## Textblock:
>>>>>

Die Ansatzpunkte dazu können
nur in den Subjekten selbst
liegen, die ihrer Situation
bewußt werden, um, was immer
unerträglich, unvernünftig,
und ungerecht an ihr ist,
vermittels gemeinsamer,
reflektierter, verabredeter Praxis
zu ändern.
Political correctness
durchzusetzen,
wäre ein schematischer
Versuch der Kanalisierung
der lebendigen Reflexion, Beginn
einer neuen Orthodoxie
– vor allen, wenn die Korrektheit
(Richtigheit) der Begriffe
eine hypostasierte, eine
verdinglichte, eine per
Taschenspielertrick aus dem Ärmel
gezogene correctness
ist,
statt angeeigneter Ausdruck
eines Denkens, das
zu begrifflich fixierbaren Einsichten
kommt, die sich verallgemeinern
lassen. Und dies, weil sie die
Verhältnisse adäquat
genug spiegeln und eben darum
(sofern kein partikuläres
Interesse dem entgegensteht)
einsehbar sind: Mindestens
von einer Mehrheit der von fast
aller Teihabe an der politischen
Macht und der
gesellschaftlichen Verfügung
über die Produktionsmittel
Ausgeschlossenen! Mindestens,
wenn diese weit genug zu
sich selbst kommen, um nachdenken,
um erkennen zu
wollen. Statt den
Verführungen der Werbung (auch der
Werbung für politische
Botschaften und politische
‘Markenartikel‘, etwa für
‘Starpolitiker‘) auf den Leim
zu gehen...
* *
*
Es ist unübersehbar,
daß die These der ein erhebliches
Stück weit gegebenen
Einsicht der direkten Produzenten in
die Verhältnisse
– gekoppelt mit der Feststellung ihrer
Machtlosigkeit, Unorganisiertheit
und den oft
vorherrschenden Gefühlen
der Ohnmacht – eine These ist,
die durch ebenso viele empirische
Belege gestützt werden
kann (besonders wenn man
sich auf einigermaßen
gebildete, dennoch stark
unterprivilegierte, aber noch nicht
in einer Spirale der mafiösen
Gewalt und des Überlebens im
kriminellen Milieu ‘gefangene‘
Angehörige ethnischer
Minderheiten in den USA
bezieht) wie die gegenteilige,
durch Medienexperten wie
Neil Postman popularisierte
These von der nahezu allseitigen
Manipuliertheit und
Fremdbestimmtheit der Massen,
die bei Postman vor allem
als Konsumenten (und zwar
zuallererst als ständige
Fensehkonsumenten) erscheinen
und die noch dann, wenn
sie über keine oder
nur wenige finanziellen Ressourcen zur
Teilhabe am gesellschaftlichen
'Konsumrausch' verfügen, als
im ideologischen Gefängnis
des 'Konsumismus' (einem
Schlüsselelement der
Ideologie des ‘American way of life‘)

<<<<<

## Aufgabe 1:
Wer hat laut dem Textblock die These von der nahezu allseitigen Manipuliertheit der Massen popularisiert?
Der Textblock und die Zeilen haben unterschiedliche Quellen.

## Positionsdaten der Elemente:
>>>>>

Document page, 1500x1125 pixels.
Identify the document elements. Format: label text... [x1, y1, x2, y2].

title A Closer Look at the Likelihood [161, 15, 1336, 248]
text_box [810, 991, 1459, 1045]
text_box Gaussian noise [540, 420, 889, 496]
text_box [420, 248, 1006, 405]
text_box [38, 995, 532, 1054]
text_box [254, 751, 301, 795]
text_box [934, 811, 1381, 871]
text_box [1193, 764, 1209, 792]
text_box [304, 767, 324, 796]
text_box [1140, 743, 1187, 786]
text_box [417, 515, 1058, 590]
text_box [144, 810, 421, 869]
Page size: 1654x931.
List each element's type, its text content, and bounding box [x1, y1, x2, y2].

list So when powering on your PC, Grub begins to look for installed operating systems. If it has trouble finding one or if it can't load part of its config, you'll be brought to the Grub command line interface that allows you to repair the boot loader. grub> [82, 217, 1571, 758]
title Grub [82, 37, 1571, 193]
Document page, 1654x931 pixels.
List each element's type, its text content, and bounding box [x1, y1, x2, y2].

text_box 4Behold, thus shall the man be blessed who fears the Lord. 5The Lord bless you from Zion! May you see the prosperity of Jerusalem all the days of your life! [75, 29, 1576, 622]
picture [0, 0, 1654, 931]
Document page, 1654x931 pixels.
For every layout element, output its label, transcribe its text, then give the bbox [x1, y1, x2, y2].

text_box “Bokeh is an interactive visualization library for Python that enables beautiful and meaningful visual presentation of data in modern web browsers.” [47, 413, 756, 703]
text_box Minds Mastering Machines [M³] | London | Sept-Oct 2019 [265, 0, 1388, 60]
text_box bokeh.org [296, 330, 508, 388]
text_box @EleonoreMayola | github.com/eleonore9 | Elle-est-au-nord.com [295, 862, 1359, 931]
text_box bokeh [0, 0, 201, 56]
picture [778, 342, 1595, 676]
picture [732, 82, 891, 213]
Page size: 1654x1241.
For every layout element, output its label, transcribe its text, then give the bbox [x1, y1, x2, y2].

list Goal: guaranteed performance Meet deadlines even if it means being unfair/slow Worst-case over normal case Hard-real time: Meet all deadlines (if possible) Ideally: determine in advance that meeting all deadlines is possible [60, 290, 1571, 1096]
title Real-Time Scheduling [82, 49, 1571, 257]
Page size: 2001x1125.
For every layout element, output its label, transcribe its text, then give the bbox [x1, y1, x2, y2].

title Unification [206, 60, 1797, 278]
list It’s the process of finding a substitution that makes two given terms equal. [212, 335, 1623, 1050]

<<<<<

## Aufgabe 2:
Tausche in den Zeilen der Positionsdaten vom Anfang bis einschließlich der Zeile mit „text_box [144, 810, 421, 869]“ das Wort „Identify“ gegen „Detect“ aus, gib nur diese Zeilen erneut wieder und lass alles andere unverändert.

## Schriftliche Antwort 1:
Medienexperten wie Neil Postman.

## Schriftliche Antwort 2:
Document page, 1500x1125 pixels.
Detect the document elements. Format: label text... [x1, y1, x2, y2].

title A Closer Look at the Likelihood [161, 15, 1336, 248]
text_box [810, 991, 1459, 1045]
text_box Gaussian noise [540, 420, 889, 496]
text_box [420, 248, 1006, 405]
text_box [38, 995, 532, 1054]
text_box [254, 751, 301, 795]
text_box [934, 811, 1381, 871]
text_box [1193, 764, 1209, 792]
text_box [304, 767, 324, 796]
text_box [1140, 743, 1187, 786]
text_box [417, 515, 1058, 590]
text_box [144, 810, 421, 869]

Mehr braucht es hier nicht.